━━━ Selected text

From 212f0e779eeb1e1f66619bcb50739e4dbf90f4d5 Mon Sep 17 00:00:00 2001
From: Sofie Van Landeghem <svlandeg@users.noreply.github.com>
Date: Tue, 2 Mar 2021 15:12:54 +0100
Subject: [PATCH] Support doc.spans in Example.from_dict (#7197)

* add support for spans in Example.from_dict

* add unit tests

* update error to E879
---
 spacy/errors.py                          |  6 +-
 spacy/tests/training/test_new_example.py | 98 ++++++++++++++++++++++++
 spacy/training/example.pyx               | 31 +++++++-
 3 files changed, 130 insertions(+), 5 deletions(-)

diff --git a/spacy/errors.py b/spacy/errors.py
index fc98fdaa6..2ebc49e8c 100644
--- a/spacy/errors.py
+++ b/spacy/errors.py
@@ -321,7 +321,8 @@ class Errors:
             "https://spacy.io/api/top-level#util.filter_spans")
     E103 = ("Trying to set conflicting doc.ents: '{span1}' and '{span2}'. A "
             "token can only be part of one entity, so make sure the entities "
-            "you're setting don't overlap.")
+            "you're setting don't overlap. To work with overlapping entities, "
+            "consider using doc.spans instead.")
     E106 = ("Can't find `doc._.{attr}` attribute specified in the underscore "
             "settings: {opts}")
     E107 = ("Value of `doc._.{attr}` is not JSON-serializable: {value}")
@@ -487,6 +488,9 @@ class Errors:
 
     # New errors added in v3.x
 
+    E879 = ("Unexpected type for 'spans' data. Provide a dictionary mapping keys to "

━━━━━━
━━━ Record extracts

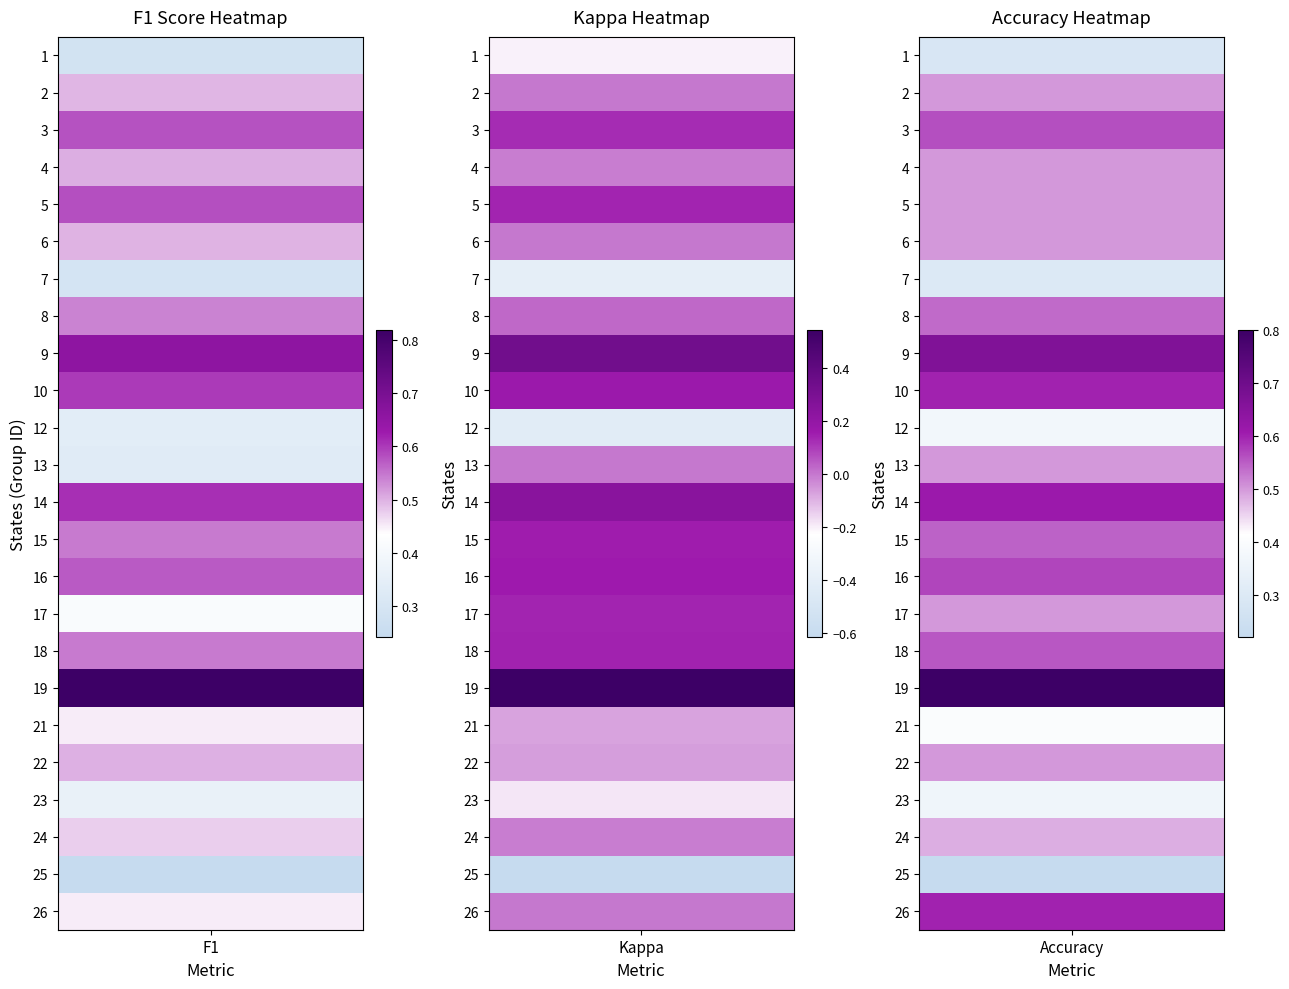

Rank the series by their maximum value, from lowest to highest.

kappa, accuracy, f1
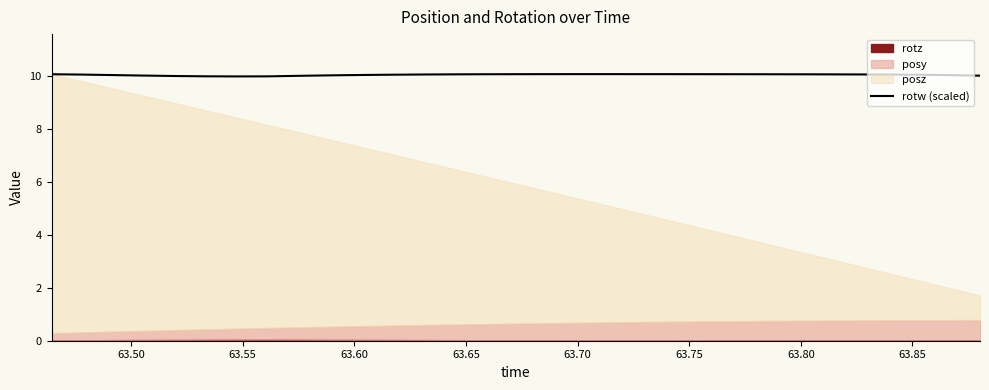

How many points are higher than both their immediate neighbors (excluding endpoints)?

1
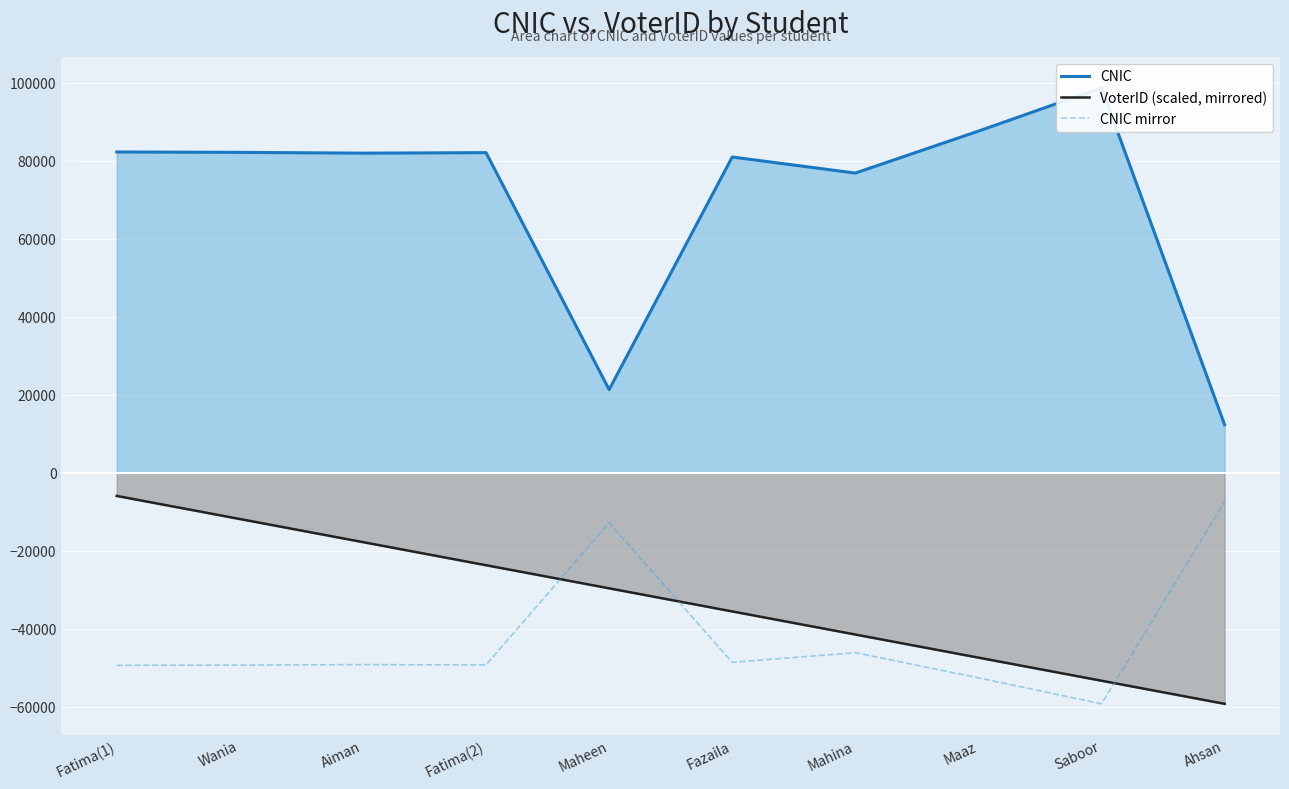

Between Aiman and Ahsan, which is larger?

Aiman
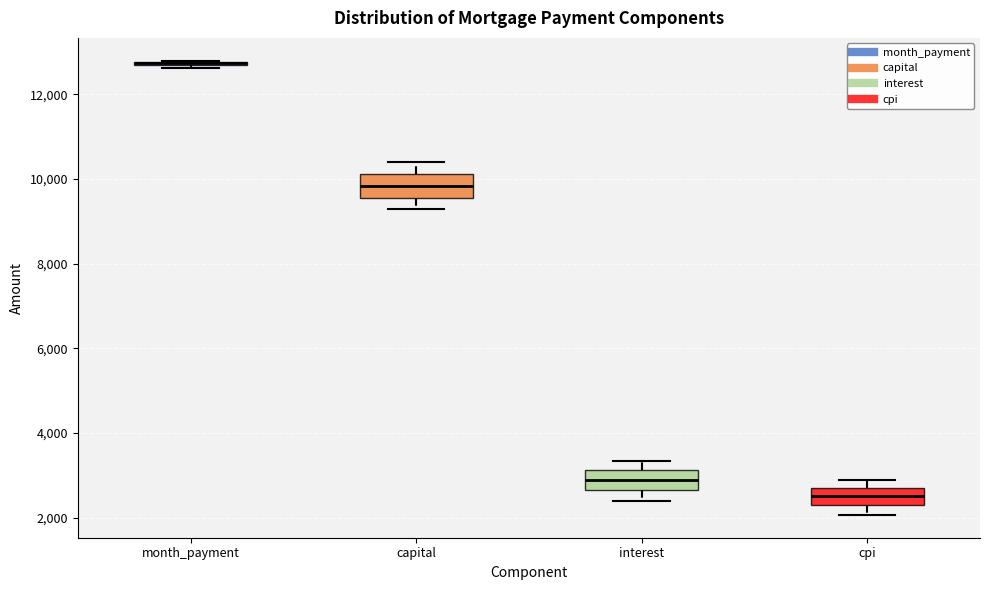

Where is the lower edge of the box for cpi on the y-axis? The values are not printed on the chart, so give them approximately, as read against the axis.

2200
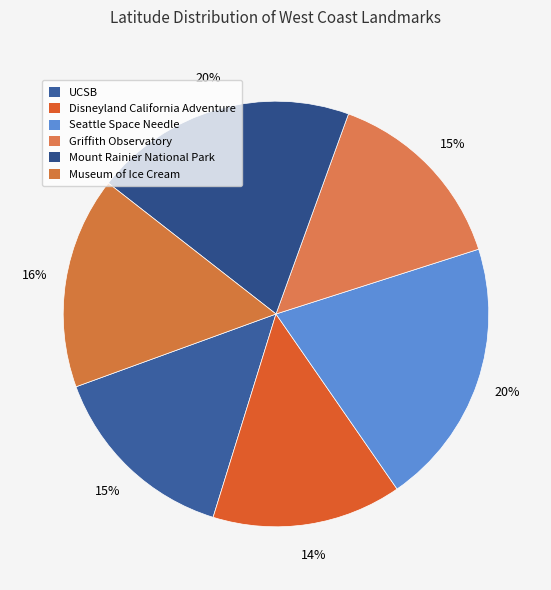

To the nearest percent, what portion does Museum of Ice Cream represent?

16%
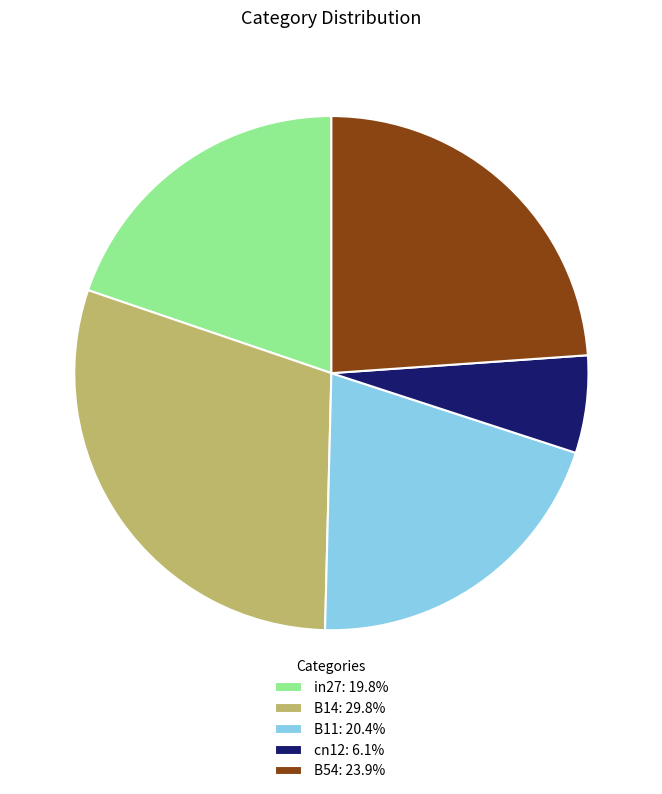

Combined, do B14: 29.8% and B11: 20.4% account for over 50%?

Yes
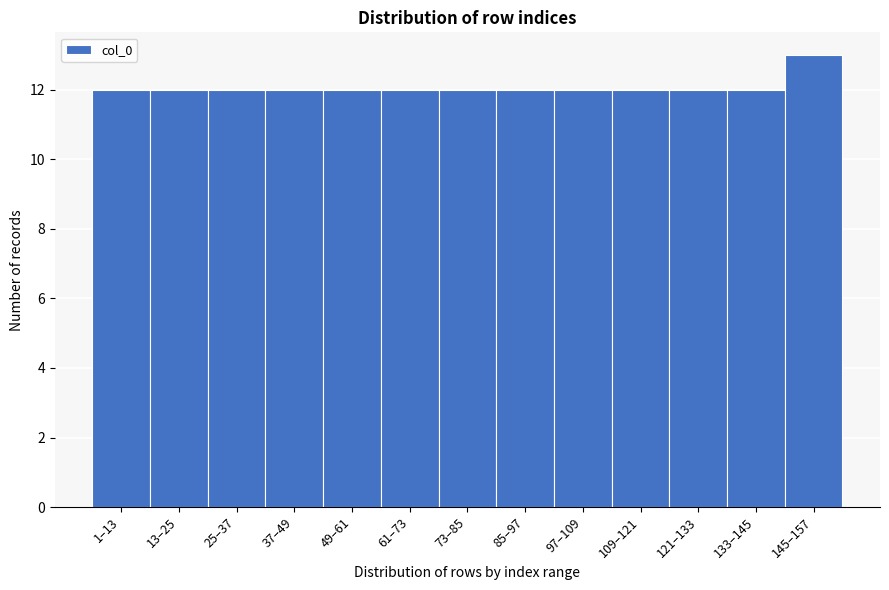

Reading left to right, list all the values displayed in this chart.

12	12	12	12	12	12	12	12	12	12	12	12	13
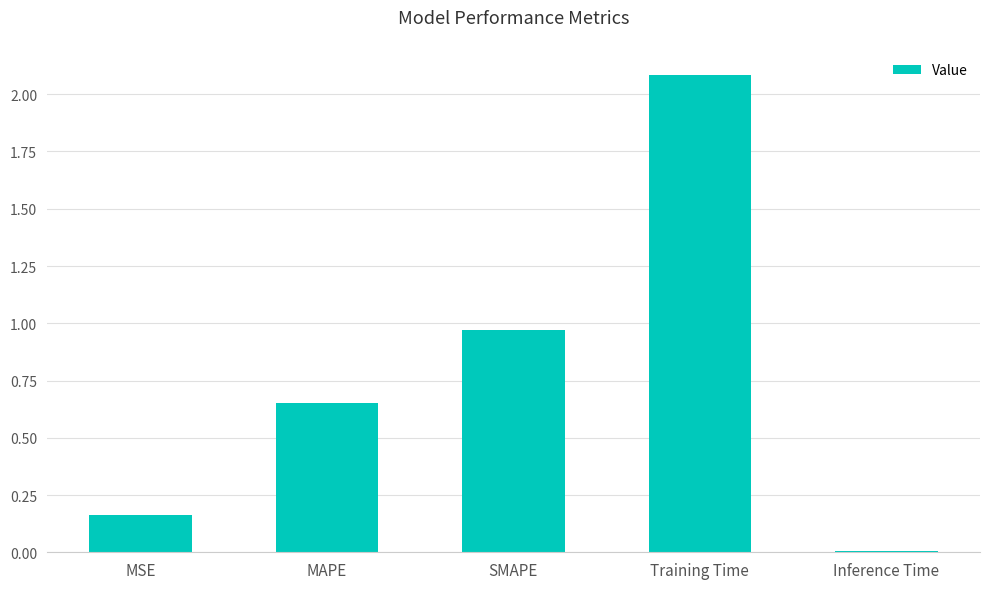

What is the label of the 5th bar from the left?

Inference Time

━━━━━━

What is needed: Could you continue the spaCy patch adding doc.spans support to Example.from_dict, picking up right after its last line?

Answer section:
+            "a list of spans, with each span represented by a tuple (start_char, end_char). "
+            "The tuple can be optionally extended with a label and a KB ID.")
     E880 = ("The 'wandb' library could not be found - did you install it? "
             "Alternatively, specify the 'ConsoleLogger' in the 'training.logger' "
             "config section, instead of the 'WandbLogger'.")
diff --git a/spacy/tests/training/test_new_example.py b/spacy/tests/training/test_new_example.py
index be3419b82..b8fbaf606 100644
--- a/spacy/tests/training/test_new_example.py
+++ b/spacy/tests/training/test_new_example.py
@@ -196,6 +196,104 @@ def test_Example_from_dict_with_entities_invalid(annots):
     assert len(list(example.reference.ents)) == 0
 
 
+@pytest.mark.parametrize(
+    "annots",
+    [
+        {
+            "words": ["I", "like", "New", "York", "and", "Berlin", "."],
+            "entities": [
+                (7, 15, "LOC"),
+                (11, 15, "LOC"),
+                (20, 26, "LOC"),
+            ],  # overlapping
+        }
+    ],
+)
+def test_Example_from_dict_with_entities_overlapping(annots):
+    vocab = Vocab()
+    predicted = Doc(vocab, words=annots["words"])
+    with pytest.raises(ValueError):
+        Example.from_dict(predicted, annots)
+
+
+@pytest.mark.parametrize(
+    "annots",
+    [
+        {
+            "words": ["I", "like", "New", "York", "and", "Berlin", "."],
+            "spans": {
+                "cities": [(7, 15, "LOC"), (20, 26, "LOC")],
+                "people": [(0, 1, "PERSON")],
+            },
+        }
+    ],
+)
+def test_Example_from_dict_with_spans(annots):
+    vocab = Vocab()
+    predicted = Doc(vocab, words=annots["words"])
+    example = Example.from_dict(predicted, annots)
+    assert len(list(example.reference.ents)) == 0
+    assert len(list(example.reference.spans["cities"])) == 2
+    assert len(list(example.reference.spans["people"])) == 1
+    for span in example.reference.spans["cities"]:
+        assert span.label_ == "LOC"
+    for span in example.reference.spans["people"]:
+        assert span.label_ == "PERSON"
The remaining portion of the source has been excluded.